I guess the $1 trillion plus over the past nine years in Iraq and Afghanistan was not supple. Obviously, the $787 billion of February 2009’s stimulus package didn’t do it either. At least unemployment figures don’t think so.
We see entitlement spending at all time highs. No help from them either. Matter of fact, the government broke our promises to seniors, looted Social Security and partnered up with Big Pharma and Big Insurance to insure the ample lining of their pockets.
Now we are looking at more ways to fund these programs, with less leeway, as tax increases are unpopular and will hurt the economy. Where can we go now?
In the early 1990s, Canada had a government that accounted for 53 percent of the national Gross Domestic Product. The Canadian government then cut spending and adopted pro-market ideals. Canada would match GDP growth rates of the U.S. for the next decade. Canadian growth could be partially gauged by the expectation of government spending changes.
West Germany, suffering from the horrors and destruction of World War II, did away with useless regulation and price controls and saw what economists saw as “miracle” growth in the 1950s.
The Dutch became an economic power in the 17th century through low taxes, property rights and skilled work forces. We remember those times in American don’t we? The openness of the republic led to Amsterdam becoming a massive financial center.

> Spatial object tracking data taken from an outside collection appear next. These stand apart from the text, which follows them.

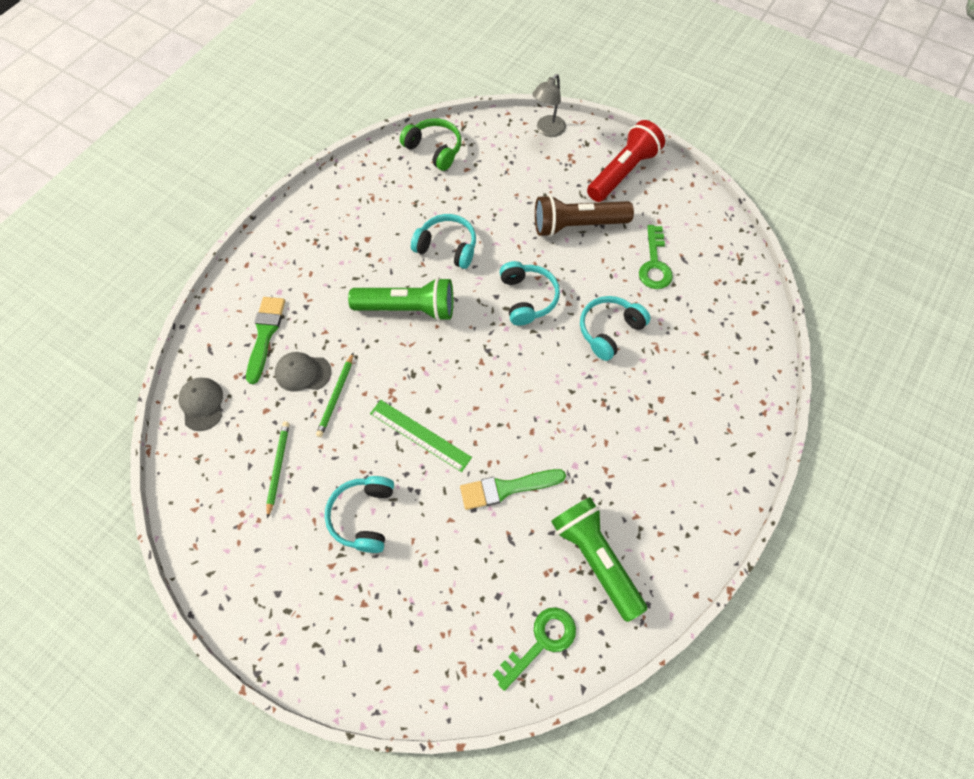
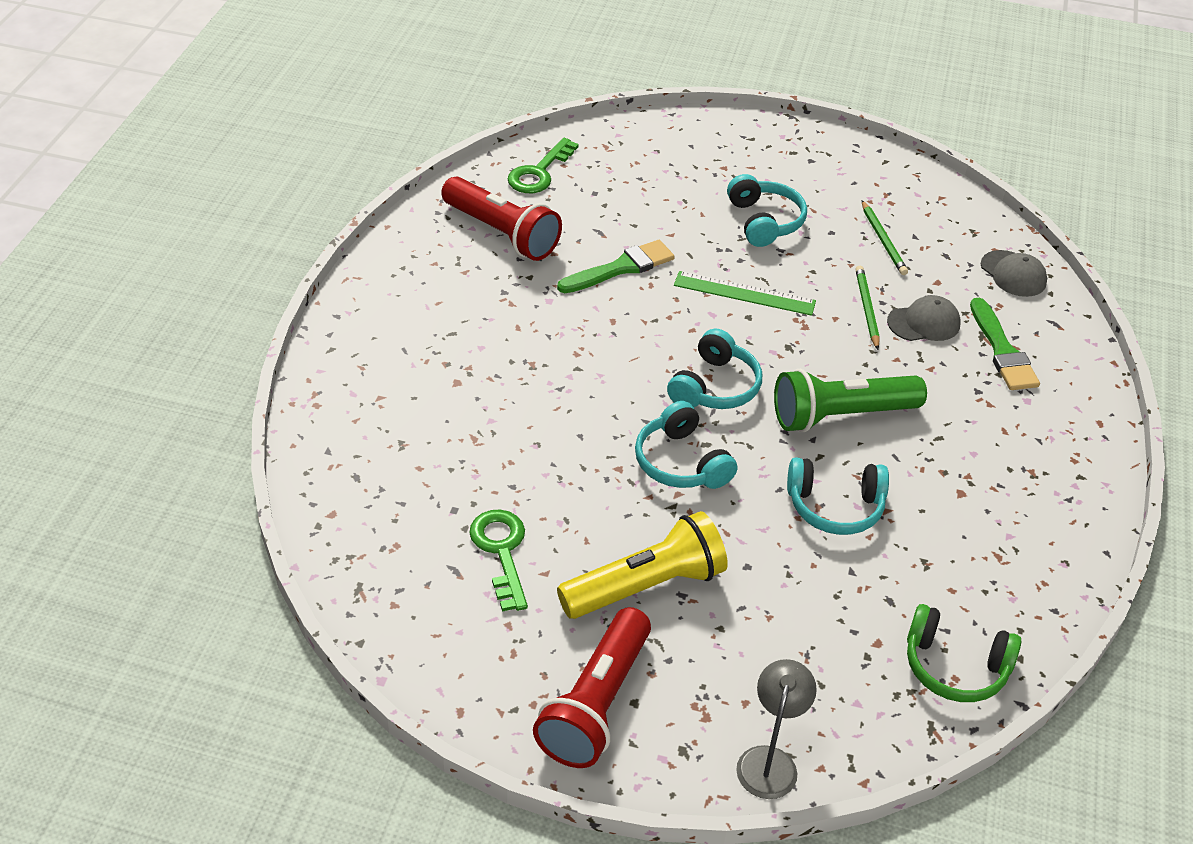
camera: 160 degrees right, 20 degrees down
brown flashlight [535,195,634,237] -> yellow flashlight [557,511,728,619]
green flashlight [551,497,647,622] -> red flashlight [441,176,562,261]
turquoise headphones [580,296,651,361] -> turquoise headphones moved to [667,329,762,409]

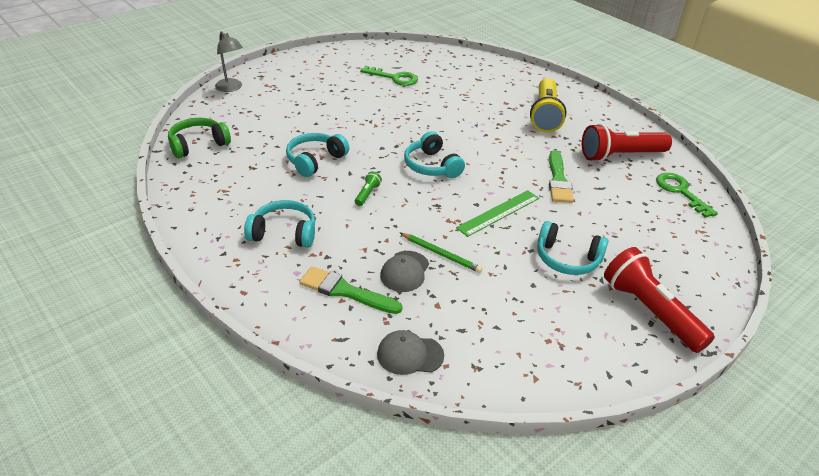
camera: 125 degrees right, 5 degrees down
red flashlight [533,607,651,768] -> red flashlight moved to [604,247,715,353]
yellow flashlight [557,511,728,619] -> yellow flashlight moved to [530,78,566,133]
turquoise headphones [635,401,737,489] -> turquoise headphones moved to [244,200,315,248]
green flashlight [774,369,927,432] -> green flashlight [355,172,382,206], size x0.42
green pencil [862,201,908,275] -> none

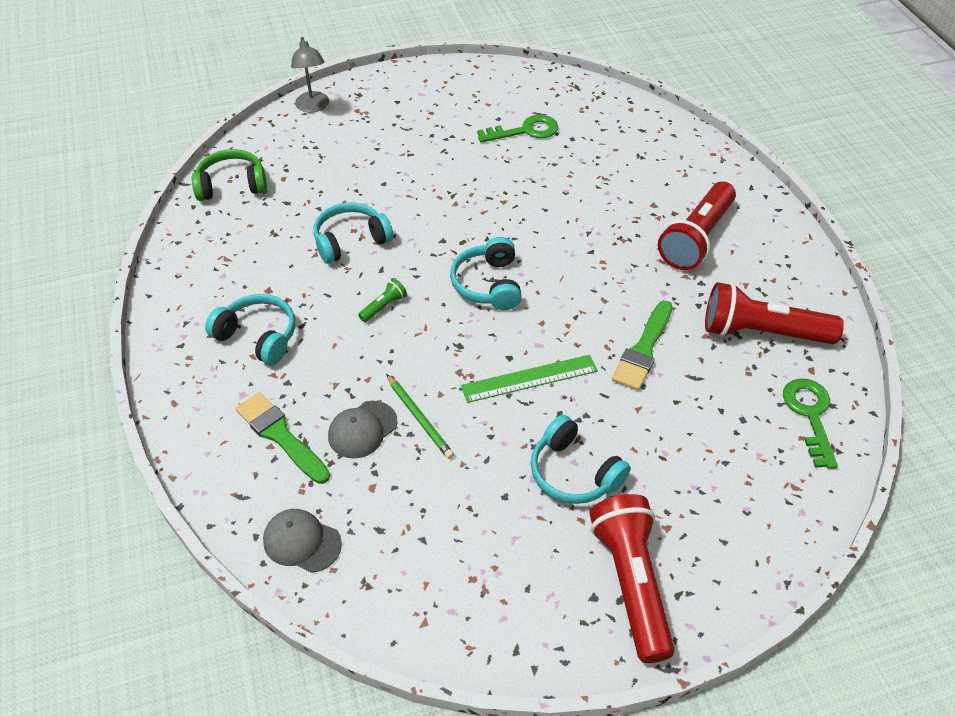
camera: 25 degrees right, 10 degrees up
green key [360,66,418,86] -> green key turned 60 degrees counterclockwise [477,115,558,143]
yellow flashlight [530,78,566,133] -> red flashlight [658,182,736,270]

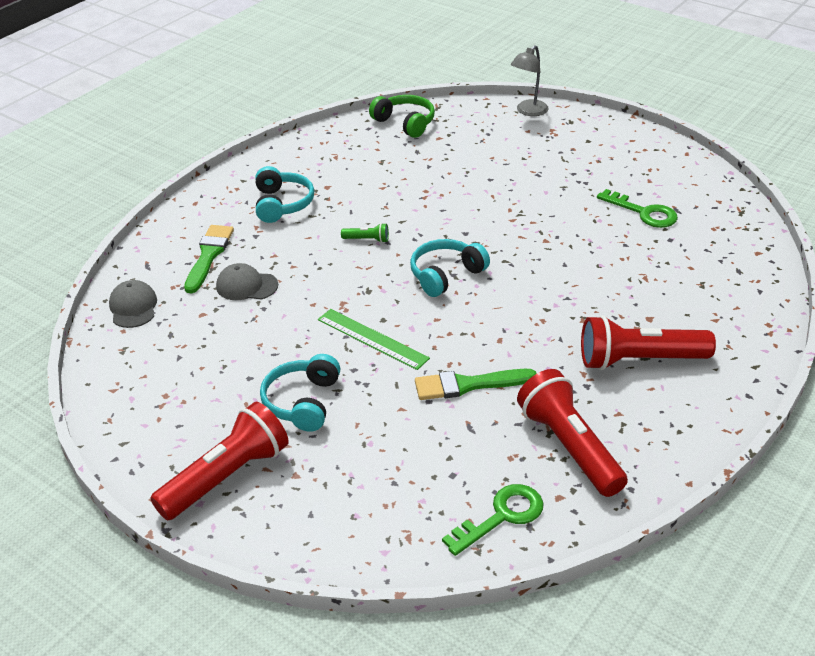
camera: 55 degrees right, 10 degrees down
turquoise headphones [313,202,393,264] -> none
green pencil [386,374,454,459] -> none

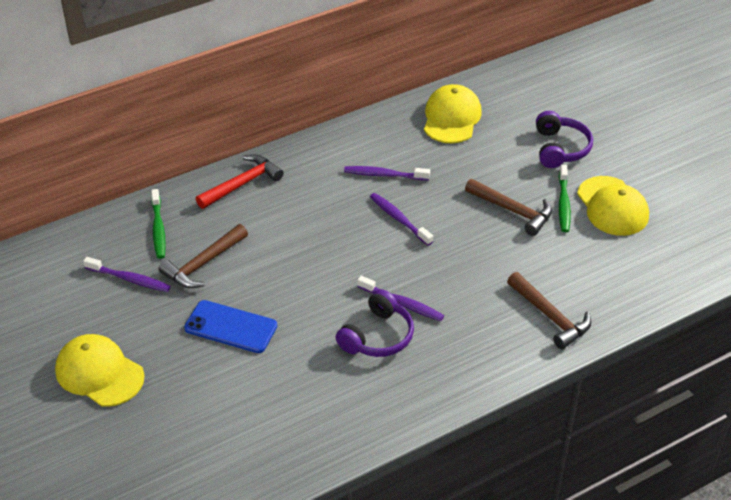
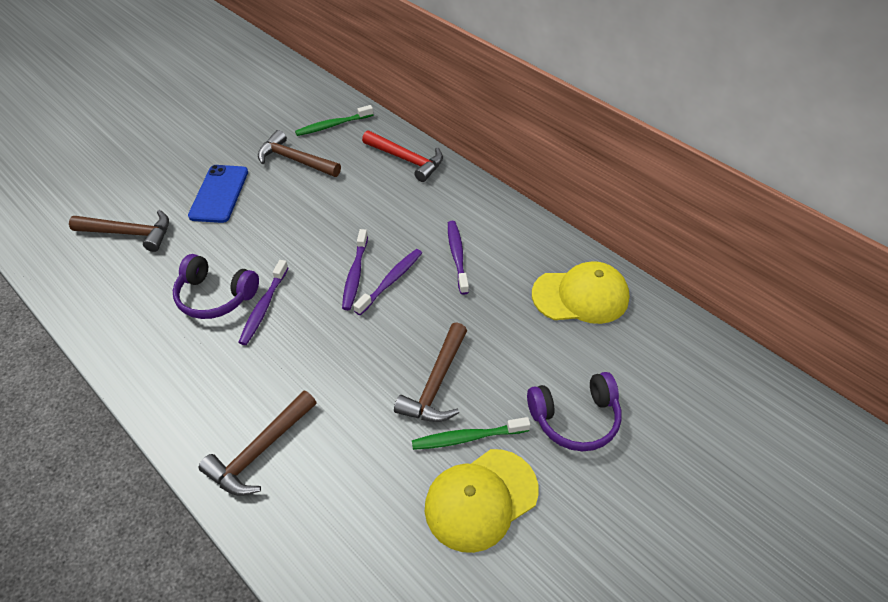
camera: 75 degrees right, 5 degrees up
yellow cap [55,334,144,407] -> none
purple toothbrush [83,257,171,292] -> purple toothbrush moved to [342,229,368,310]
none -> brown hammer [69,210,169,252]

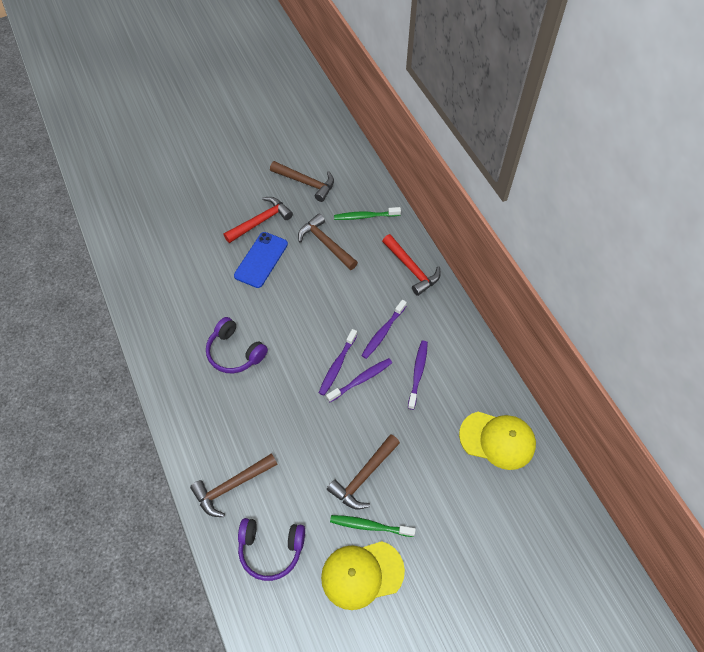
camera: 20 degrees right, 10 degrees up
brown hammer [69,210,169,252] -> brown hammer moved to [270,161,334,202]
purple toothbrush [238,260,288,345] -> purple toothbrush moved to [361,300,407,359]
purple headphones [527,372,621,451] -> purple headphones moved to [238,518,305,581]
none -> red hammer [224,197,293,243]

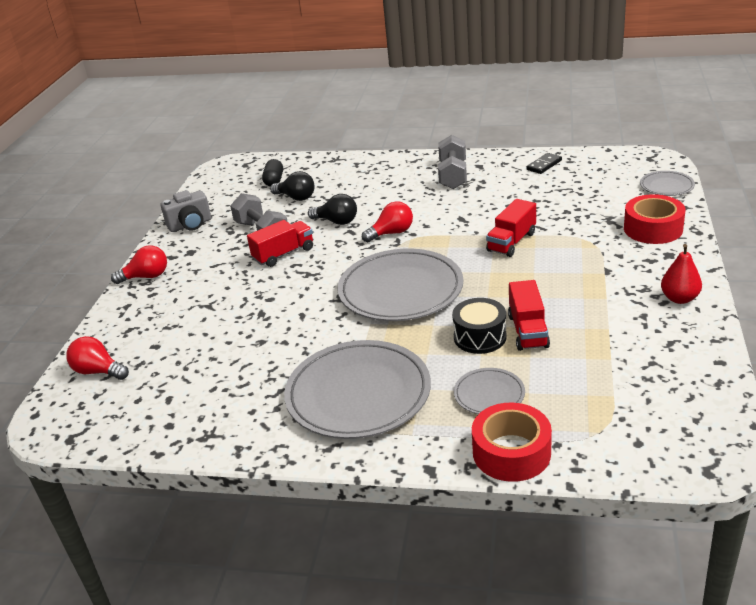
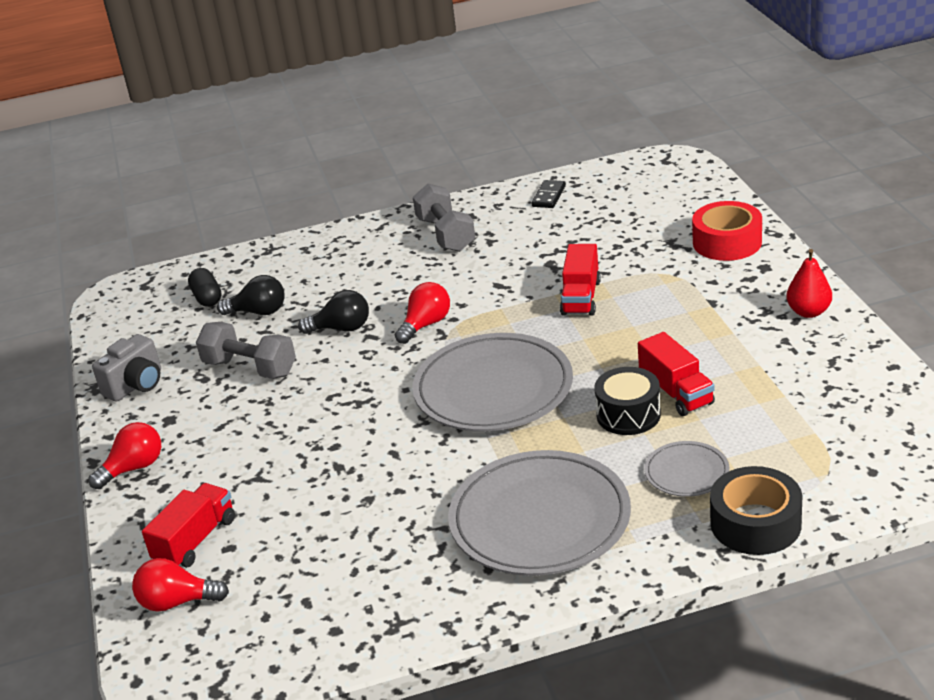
camera: 25 degrees left, 0 degrees up
red truck [247,220,313,267] -> red truck moved to [142,483,235,568]
red tape [472,403,552,482] -> black tape [710,466,802,555]
grey plate [640,171,695,196] -> none

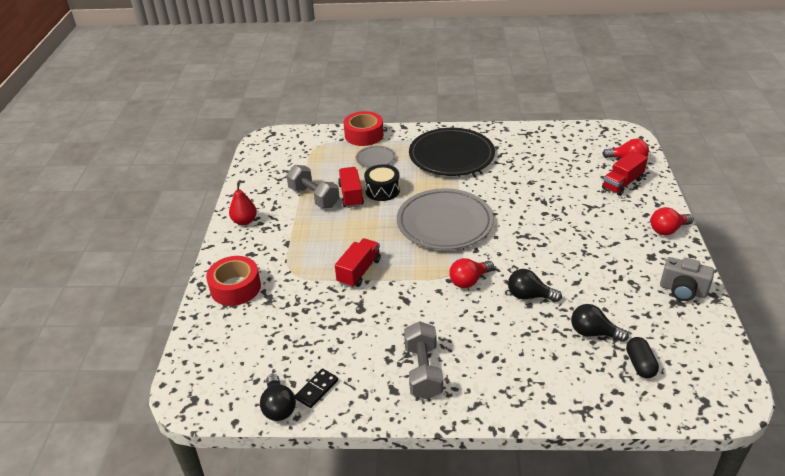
camera: 165 degrees left, 5 degrees up
grey camera [92,334,161,402] -> grey camera turned 120 degrees counterclockwise [660,257,714,301]
grey dumbbell [196,322,296,379] -> grey dumbbell moved to [286,165,340,208]
grey plate [448,450,631,576] -> black plate [409,128,495,176]
black tape [710,466,802,555] -> red tape [344,111,384,146]
none -> black light bulb [260,374,296,421]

Hong Kong and Singapore did not become economic growth models through massive government spending projects — they emulated West Germany’s pro-market and low tax policies. Ludwig Erhard, the West German leader at the time, said so himself.
We have done the same here in America. We saw a massive economic downturn coming in 1921, so we cut spending, lowered taxes and kept government out of the way. Then the next year we saw a 10 percent drop in unemployment.
So let the American people spend their own money how they wish to in a free market, and trust in their innovation and resourcefulness. Central planning has failed us over and over again. Not a so-called free market like that of Herbert Hoover, the father of the Reconstruction Finance Corporation, or 1930’s TARP.
Not a free market where income from productivity is used to build 130 military bases around the world, or line the pockets of cronies in banking and insurance. A free market where people can allocate capital in ways they wish to.
John Anselmo is a senior majoring in economics.